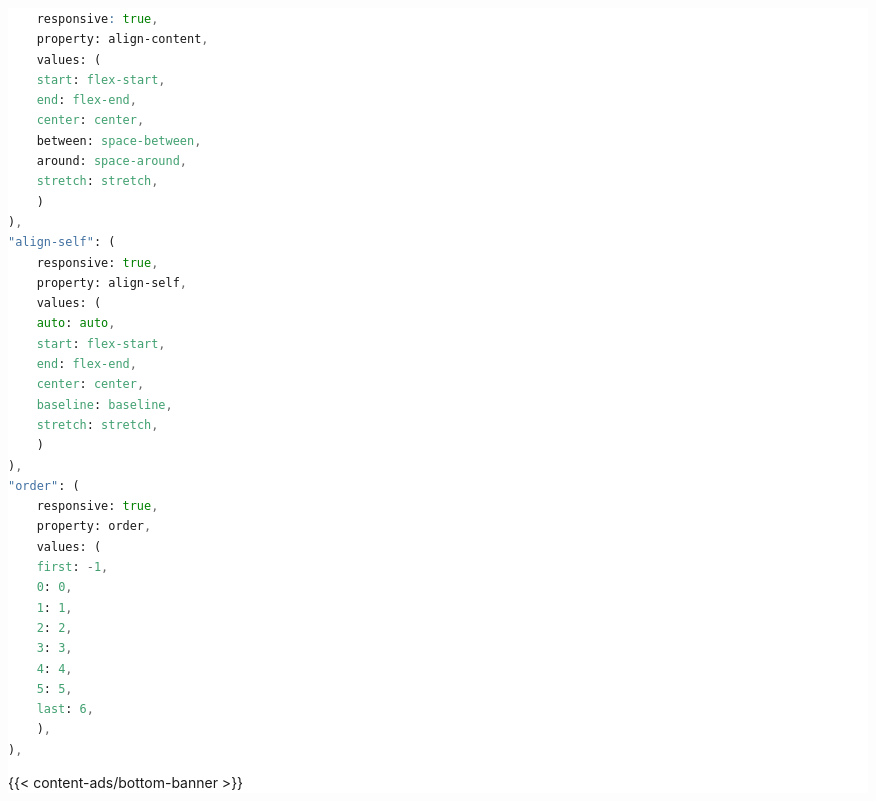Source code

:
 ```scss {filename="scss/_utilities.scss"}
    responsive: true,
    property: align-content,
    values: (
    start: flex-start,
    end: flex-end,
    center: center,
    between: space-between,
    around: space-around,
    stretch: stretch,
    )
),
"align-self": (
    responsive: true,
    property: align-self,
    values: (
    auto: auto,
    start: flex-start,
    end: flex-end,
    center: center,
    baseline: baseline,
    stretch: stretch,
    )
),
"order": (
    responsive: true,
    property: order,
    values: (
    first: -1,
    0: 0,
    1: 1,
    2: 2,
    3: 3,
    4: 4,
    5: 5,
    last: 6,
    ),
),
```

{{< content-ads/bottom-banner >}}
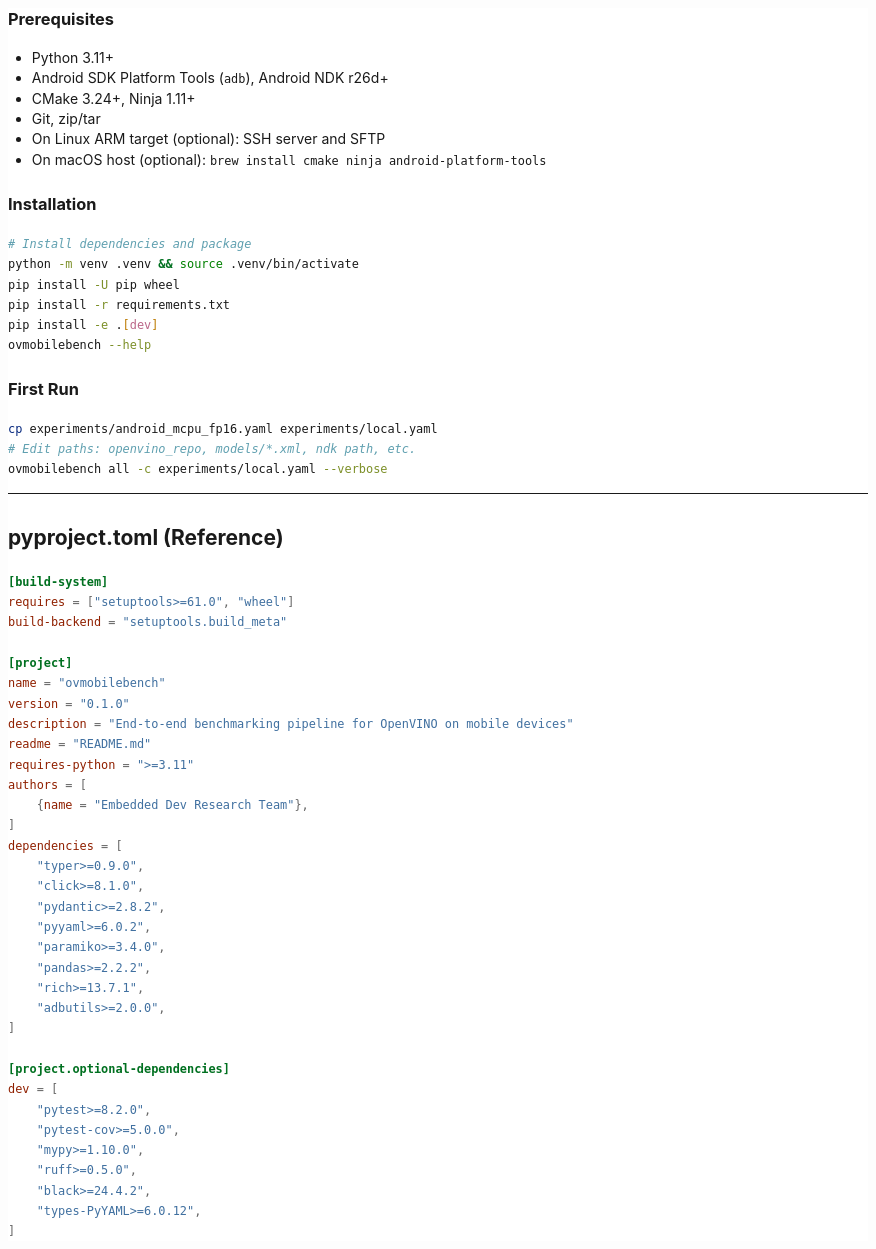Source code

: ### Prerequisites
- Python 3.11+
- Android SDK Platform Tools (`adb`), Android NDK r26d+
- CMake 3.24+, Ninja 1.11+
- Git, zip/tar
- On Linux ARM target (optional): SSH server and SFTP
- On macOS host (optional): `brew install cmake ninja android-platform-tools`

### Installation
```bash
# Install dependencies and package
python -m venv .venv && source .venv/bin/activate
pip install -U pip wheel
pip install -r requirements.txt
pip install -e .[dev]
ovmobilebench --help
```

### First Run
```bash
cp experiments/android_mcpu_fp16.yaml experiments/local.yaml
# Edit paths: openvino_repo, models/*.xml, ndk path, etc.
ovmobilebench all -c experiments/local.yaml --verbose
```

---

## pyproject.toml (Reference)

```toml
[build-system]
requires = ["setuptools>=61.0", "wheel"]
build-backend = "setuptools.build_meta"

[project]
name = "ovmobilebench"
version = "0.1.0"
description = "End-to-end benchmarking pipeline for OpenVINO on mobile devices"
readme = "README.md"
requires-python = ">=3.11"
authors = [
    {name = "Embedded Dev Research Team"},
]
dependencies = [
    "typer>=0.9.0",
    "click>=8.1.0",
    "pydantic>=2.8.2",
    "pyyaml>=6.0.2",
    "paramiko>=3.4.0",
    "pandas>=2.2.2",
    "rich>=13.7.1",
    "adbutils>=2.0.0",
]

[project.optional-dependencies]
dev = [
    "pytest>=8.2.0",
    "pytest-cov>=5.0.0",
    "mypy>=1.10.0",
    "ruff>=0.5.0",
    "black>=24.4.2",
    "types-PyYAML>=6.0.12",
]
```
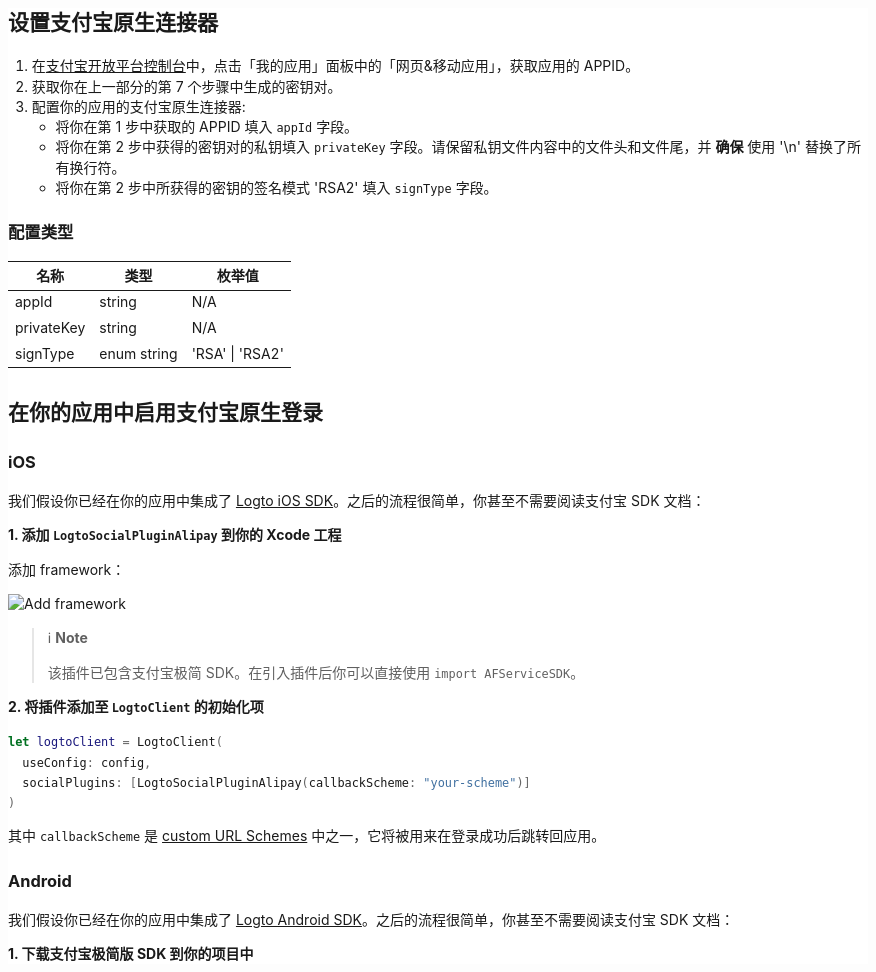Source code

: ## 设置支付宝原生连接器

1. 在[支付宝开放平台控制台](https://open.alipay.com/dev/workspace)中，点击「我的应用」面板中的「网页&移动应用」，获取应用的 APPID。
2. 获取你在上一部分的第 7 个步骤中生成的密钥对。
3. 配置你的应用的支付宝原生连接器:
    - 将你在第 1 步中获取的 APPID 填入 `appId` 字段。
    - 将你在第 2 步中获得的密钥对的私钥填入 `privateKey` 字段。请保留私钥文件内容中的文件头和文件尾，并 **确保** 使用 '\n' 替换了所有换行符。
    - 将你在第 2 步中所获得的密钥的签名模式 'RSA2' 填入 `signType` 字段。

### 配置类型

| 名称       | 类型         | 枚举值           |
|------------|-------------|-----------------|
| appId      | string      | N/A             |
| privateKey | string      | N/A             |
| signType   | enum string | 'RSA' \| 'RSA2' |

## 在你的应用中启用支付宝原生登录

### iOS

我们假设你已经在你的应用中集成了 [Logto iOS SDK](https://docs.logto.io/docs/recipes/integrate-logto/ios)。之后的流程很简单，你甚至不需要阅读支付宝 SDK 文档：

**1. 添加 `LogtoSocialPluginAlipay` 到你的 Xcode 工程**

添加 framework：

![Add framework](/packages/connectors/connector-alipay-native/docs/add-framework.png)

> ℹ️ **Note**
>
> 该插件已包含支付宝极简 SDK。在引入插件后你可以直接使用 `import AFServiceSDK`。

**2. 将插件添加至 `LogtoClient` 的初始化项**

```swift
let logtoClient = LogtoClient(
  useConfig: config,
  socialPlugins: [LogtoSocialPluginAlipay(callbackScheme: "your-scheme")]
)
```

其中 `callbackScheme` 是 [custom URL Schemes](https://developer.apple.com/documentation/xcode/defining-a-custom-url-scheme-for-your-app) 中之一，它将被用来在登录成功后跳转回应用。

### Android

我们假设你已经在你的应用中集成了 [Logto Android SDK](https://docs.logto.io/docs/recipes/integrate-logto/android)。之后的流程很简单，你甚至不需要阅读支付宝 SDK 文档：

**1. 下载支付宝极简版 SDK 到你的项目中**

* * *

> _Exercise brief_: Omit pictures and output the listing exactly.

> _Reply to the exercise_:
Source code

:
 ```scss {filename="scss/_utilities.scss"}
    responsive: true,
    property: align-content,
    values: (
    start: flex-start,
    end: flex-end,
    center: center,
    between: space-between,
    around: space-around,
    stretch: stretch,
    )
),
"align-self": (
    responsive: true,
    property: align-self,
    values: (
    auto: auto,
    start: flex-start,
    end: flex-end,
    center: center,
    baseline: baseline,
    stretch: stretch,
    )
),
"order": (
    responsive: true,
    property: order,
    values: (
    first: -1,
    0: 0,
    1: 1,
    2: 2,
    3: 3,
    4: 4,
    5: 5,
    last: 6,
    ),
),
```

{{< content-ads/bottom-banner >}}
Source code

: ### Prerequisites
- Python 3.11+
- Android SDK Platform Tools (`adb`), Android NDK r26d+
- CMake 3.24+, Ninja 1.11+
- Git, zip/tar
- On Linux ARM target (optional): SSH server and SFTP
- On macOS host (optional): `brew install cmake ninja android-platform-tools`

### Installation
```bash
# Install dependencies and package
python -m venv .venv && source .venv/bin/activate
pip install -U pip wheel
pip install -r requirements.txt
pip install -e .[dev]
ovmobilebench --help
```

### First Run
```bash
cp experiments/android_mcpu_fp16.yaml experiments/local.yaml
# Edit paths: openvino_repo, models/*.xml, ndk path, etc.
ovmobilebench all -c experiments/local.yaml --verbose
```

---

## pyproject.toml (Reference)

```toml
[build-system]
requires = ["setuptools>=61.0", "wheel"]
build-backend = "setuptools.build_meta"

[project]
name = "ovmobilebench"
version = "0.1.0"
description = "End-to-end benchmarking pipeline for OpenVINO on mobile devices"
readme = "README.md"
requires-python = ">=3.11"
authors = [
    {name = "Embedded Dev Research Team"},
]
dependencies = [
    "typer>=0.9.0",
    "click>=8.1.0",
    "pydantic>=2.8.2",
    "pyyaml>=6.0.2",
    "paramiko>=3.4.0",
    "pandas>=2.2.2",
    "rich>=13.7.1",
    "adbutils>=2.0.0",
]

[project.optional-dependencies]
dev = [
    "pytest>=8.2.0",
    "pytest-cov>=5.0.0",
    "mypy>=1.10.0",
    "ruff>=0.5.0",
    "black>=24.4.2",
    "types-PyYAML>=6.0.12",
]
```
Source code

: ## 设置支付宝原生连接器

1. 在[支付宝开放平台控制台](https://open.alipay.com/dev/workspace)中，点击「我的应用」面板中的「网页&移动应用」，获取应用的 APPID。
2. 获取你在上一部分的第 7 个步骤中生成的密钥对。
3. 配置你的应用的支付宝原生连接器:
    - 将你在第 1 步中获取的 APPID 填入 `appId` 字段。
    - 将你在第 2 步中获得的密钥对的私钥填入 `privateKey` 字段。请保留私钥文件内容中的文件头和文件尾，并 **确保** 使用 '\n' 替换了所有换行符。
    - 将你在第 2 步中所获得的密钥的签名模式 'RSA2' 填入 `signType` 字段。

### 配置类型

| 名称       | 类型         | 枚举值           |
|------------|-------------|-----------------|
| appId      | string      | N/A             |
| privateKey | string      | N/A             |
| signType   | enum string | 'RSA' \| 'RSA2' |

## 在你的应用中启用支付宝原生登录

### iOS

我们假设你已经在你的应用中集成了 [Logto iOS SDK](https://docs.logto.io/docs/recipes/integrate-logto/ios)。之后的流程很简单，你甚至不需要阅读支付宝 SDK 文档：

**1. 添加 `LogtoSocialPluginAlipay` 到你的 Xcode 工程**

添加 framework：

![Add framework](/packages/connectors/connector-alipay-native/docs/add-framework.png)

> ℹ️ **Note**
>
> 该插件已包含支付宝极简 SDK。在引入插件后你可以直接使用 `import AFServiceSDK`。

**2. 将插件添加至 `LogtoClient` 的初始化项**

```swift
let logtoClient = LogtoClient(
  useConfig: config,
  socialPlugins: [LogtoSocialPluginAlipay(callbackScheme: "your-scheme")]
)
```

其中 `callbackScheme` 是 [custom URL Schemes](https://developer.apple.com/documentation/xcode/defining-a-custom-url-scheme-for-your-app) 中之一，它将被用来在登录成功后跳转回应用。

### Android

我们假设你已经在你的应用中集成了 [Logto Android SDK](https://docs.logto.io/docs/recipes/integrate-logto/android)。之后的流程很简单，你甚至不需要阅读支付宝 SDK 文档：

**1. 下载支付宝极简版 SDK 到你的项目中**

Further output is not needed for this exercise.